Supplied records:
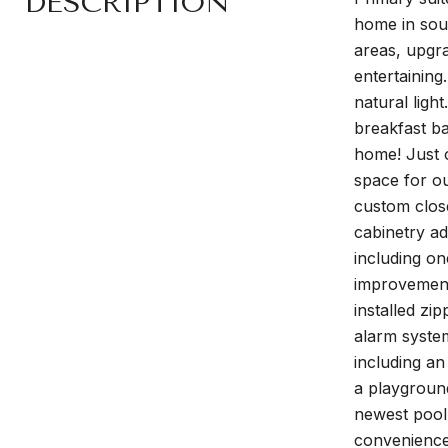
DESCRIPTION
home in soug
areas, upgra
entertaining
natural ligh
breakfast ba
home! Just o
space for ou
custom close
cabinetry ad
including on
improvements
installed zi
alarm system
including an
a playground
newest pool,
convenience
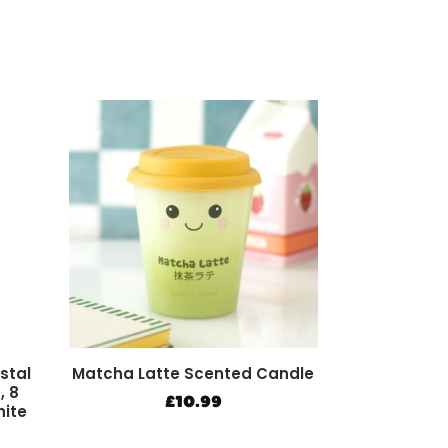
stal
Matcha Latte Scented Candle
, 8
£
10.99
hite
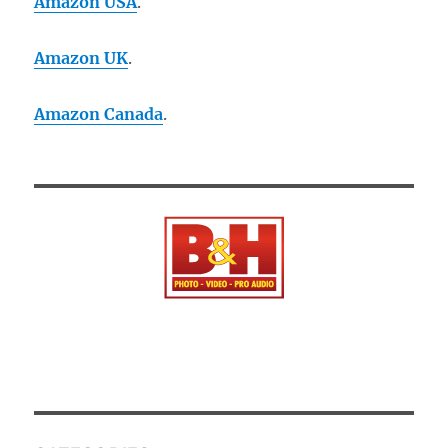
Amazon USA
.
Amazon UK
.
Amazon Canada
.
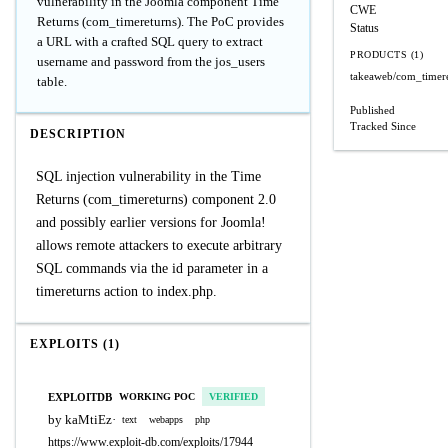
vulnerability in the Joomla component Time
CWE
Returns (com_timereturns). The PoC provides
Status
a URL with a crafted SQL query to extract
PRODUCTS (1)
username and password from the jos_users
takeaweb/com_timer
table.
Published
Tracked Since
DESCRIPTION
SQL injection vulnerability in the Time
Returns (com_timereturns) component 2.0
and possibly earlier versions for Joomla!
allows remote attackers to execute arbitrary
SQL commands via the id parameter in a
timereturns action to index.php.
EXPLOITS (1)
EXPLOITDB
WORKING POC
VERIFIED
by kaMtiEz
·
text
webapps
php
https://www.exploit-db.com/exploits/17944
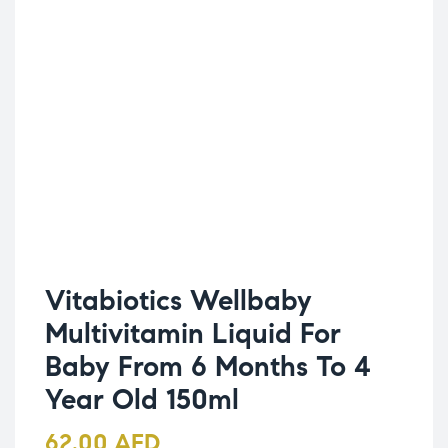
Vitabiotics Wellbaby
Multivitamin Liquid For
Baby From 6 Months To 4
Year Old 150ml
62.00
AED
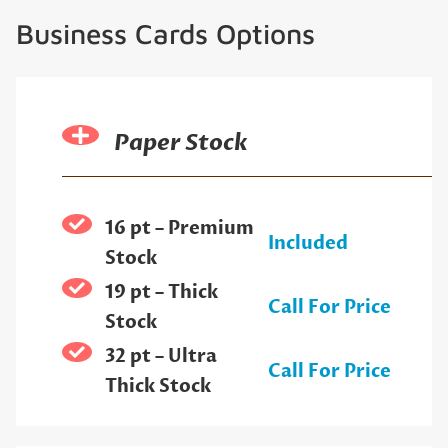
Business Cards Options
Paper Stock
16 pt – Premium
Included
Stock
19 pt – Thick
Call For Price
Stock
32 pt – Ultra
Call For Price
Thick Stock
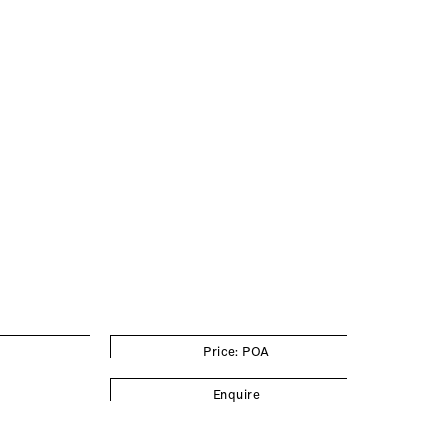
Price: POA
Enquire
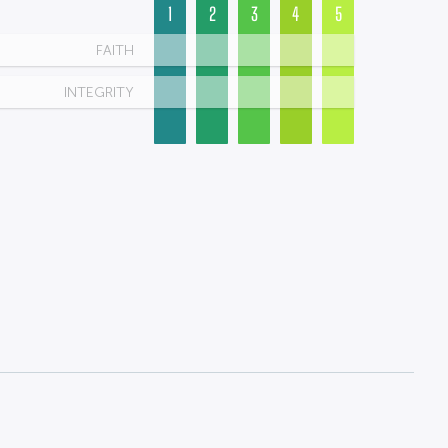
1
2
3
4
5
FAITH
INTEGRITY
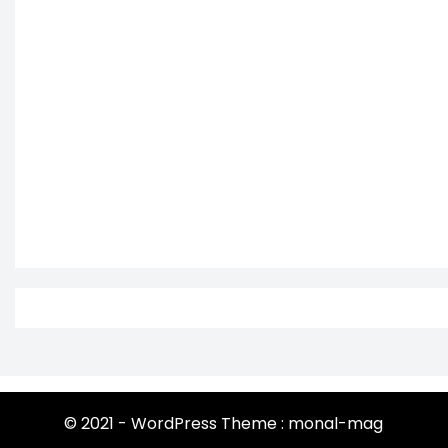
© 2021 - WordPress Theme : monal-mag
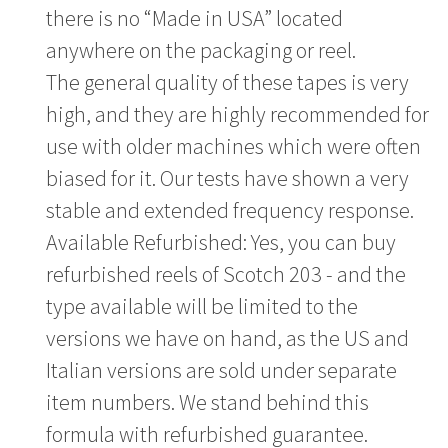
there is no “Made in USA” located
anywhere on the packaging or reel.
The general quality of these tapes is very
high, and they are highly recommended for
use with older machines which were often
biased for it. Our tests have shown a very
stable and extended frequency response.
Available Refurbished: Yes, you can buy
refurbished reels of Scotch 203 - and the
type available will be limited to the
versions we have on hand, as the US and
Italian versions are sold under separate
item numbers. We stand behind this
formula with refurbished guarantee.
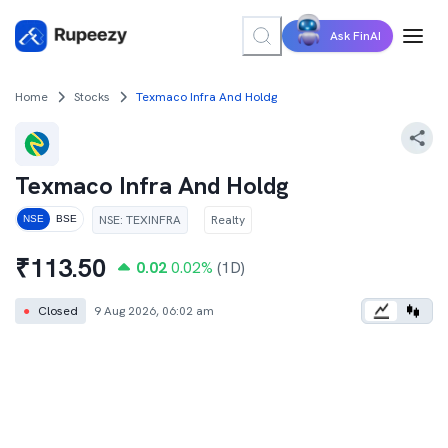
Ask FinAI
Home
Stocks
Texmaco Infra And Holdg
Texmaco Infra And Holdg
NSE
:
TEXINFRA
Realty
NSE
BSE
₹
113.50
0.02
0.02
%
(1D)
●
Closed
9 Aug 2026, 06:02 am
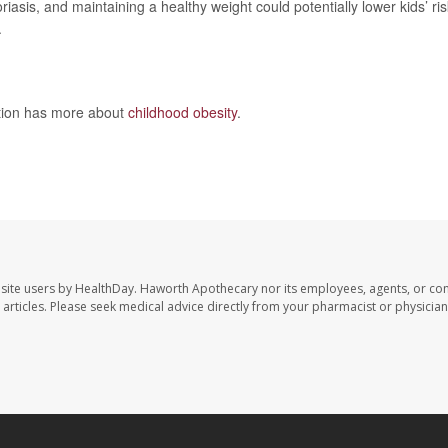
sis, and maintaining a healthy weight could potentially lower kids’ ris
.
ntion has more about
childhood obesity
.
site users by HealthDay. Haworth Apothecary nor its employees, agents, or con
se articles. Please seek medical advice directly from your pharmacist or physician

Task item: Copy out every line of the records above that contains the word "Joomla".

Exercise response:
vulnerability in the Joomla component Time
and possibly earlier versions for Joomla!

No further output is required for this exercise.